Integrating Integers Into the Classroom

Welcome back!

This week's math class was all about integers. This was a unit that I didn't mind too much when I was in school. The rules of adding integers always stuck in my mind. A negative integer plus a negative integer makes a negative integer. A positive integer plus a positive integer makes a positive integer. A positive integer plus a negative integer equals a negative integer. When it comes to subtracting integers, it can become a little tricky. A rule that Sue taught us for subtracting two integers is called KFC.

KFC – Keep the first. Flip the minus sign. Change the second integer to the opposite.

For example, (-4) – (-7) becomes (-4) + 7 which equals 3.

We explored different types of activities that would be interesting to use in the classroom when covering this unit. For one activity called "Stick-it Together", we were provided with a word problem and we had to solve the answer and write it on a sticky note. Once we had our answer, we shared it with the rest of our group members and had to decide on one final solution that we all thought was correct. We then wrote our final solution and answer on a sticky note and stuck it on our worksheet. A lot of us realized that it was a tricky word problem and that we had solved the answer incorrectly because we did not read the question carefully.

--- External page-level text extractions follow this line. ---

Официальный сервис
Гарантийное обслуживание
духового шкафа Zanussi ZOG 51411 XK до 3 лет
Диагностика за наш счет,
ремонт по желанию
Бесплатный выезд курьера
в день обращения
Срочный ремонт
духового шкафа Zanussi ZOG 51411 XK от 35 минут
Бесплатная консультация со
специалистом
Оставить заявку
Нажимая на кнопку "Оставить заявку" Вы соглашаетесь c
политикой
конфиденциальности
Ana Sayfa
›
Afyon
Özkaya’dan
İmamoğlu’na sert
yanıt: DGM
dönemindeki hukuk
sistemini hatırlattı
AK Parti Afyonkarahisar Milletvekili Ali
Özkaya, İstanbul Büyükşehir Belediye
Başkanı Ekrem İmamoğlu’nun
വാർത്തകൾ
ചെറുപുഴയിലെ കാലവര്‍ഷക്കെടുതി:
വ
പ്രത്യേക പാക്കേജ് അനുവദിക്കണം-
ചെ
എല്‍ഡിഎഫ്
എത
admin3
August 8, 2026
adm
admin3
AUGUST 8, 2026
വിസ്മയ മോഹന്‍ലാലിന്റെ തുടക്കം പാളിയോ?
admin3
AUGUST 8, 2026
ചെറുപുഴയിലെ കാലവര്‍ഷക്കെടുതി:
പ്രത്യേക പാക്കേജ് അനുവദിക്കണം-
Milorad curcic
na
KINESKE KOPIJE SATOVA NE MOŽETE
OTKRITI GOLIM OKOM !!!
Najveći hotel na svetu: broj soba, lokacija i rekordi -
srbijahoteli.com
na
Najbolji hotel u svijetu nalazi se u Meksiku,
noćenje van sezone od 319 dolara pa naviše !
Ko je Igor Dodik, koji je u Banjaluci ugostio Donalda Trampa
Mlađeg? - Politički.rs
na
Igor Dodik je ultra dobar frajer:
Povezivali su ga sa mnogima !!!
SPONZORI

Here is an image of our work:

Image by Yasmine Khaizaran

The question reads as follows: Mt.Everest, the highest elevation in Asia, is 29, 028 feet above sea level. The Dead Sea, the lowest elevation, is 1, 312 feet below the sea level. What is the different between these two elevations?

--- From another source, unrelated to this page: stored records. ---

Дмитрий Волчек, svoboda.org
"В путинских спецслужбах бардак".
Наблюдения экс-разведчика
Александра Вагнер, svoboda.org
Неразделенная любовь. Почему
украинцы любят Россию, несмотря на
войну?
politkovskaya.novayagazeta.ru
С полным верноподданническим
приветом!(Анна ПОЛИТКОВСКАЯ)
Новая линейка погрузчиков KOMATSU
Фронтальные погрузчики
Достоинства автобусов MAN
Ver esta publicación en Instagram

When I read the question, my initial instinct was to subtract the two numbers in order to solve for the answer. I thought because we were looking for the "difference", this meant that I would need to use subtraction. What I didn't realize was that the question states that The Dead Sea is "below elevation", in other words, it is a negative number. The correct way to solve would be to use the KFC method to subtract integers. This would mean keeping the first number (29, 028), flipping the subtraction sign into an addition sign, and then changing the negative number (-1, 312) into a positive number. From there, you would need to add the two positive integers in order to find the answer. As easy as this question was, many of us did not read the question thoroughly through, which caused us to make the slightest error.

This word problem was definitely challenging! It would be a great problem-solving activity to use in the classroom when teaching the integer unit to students.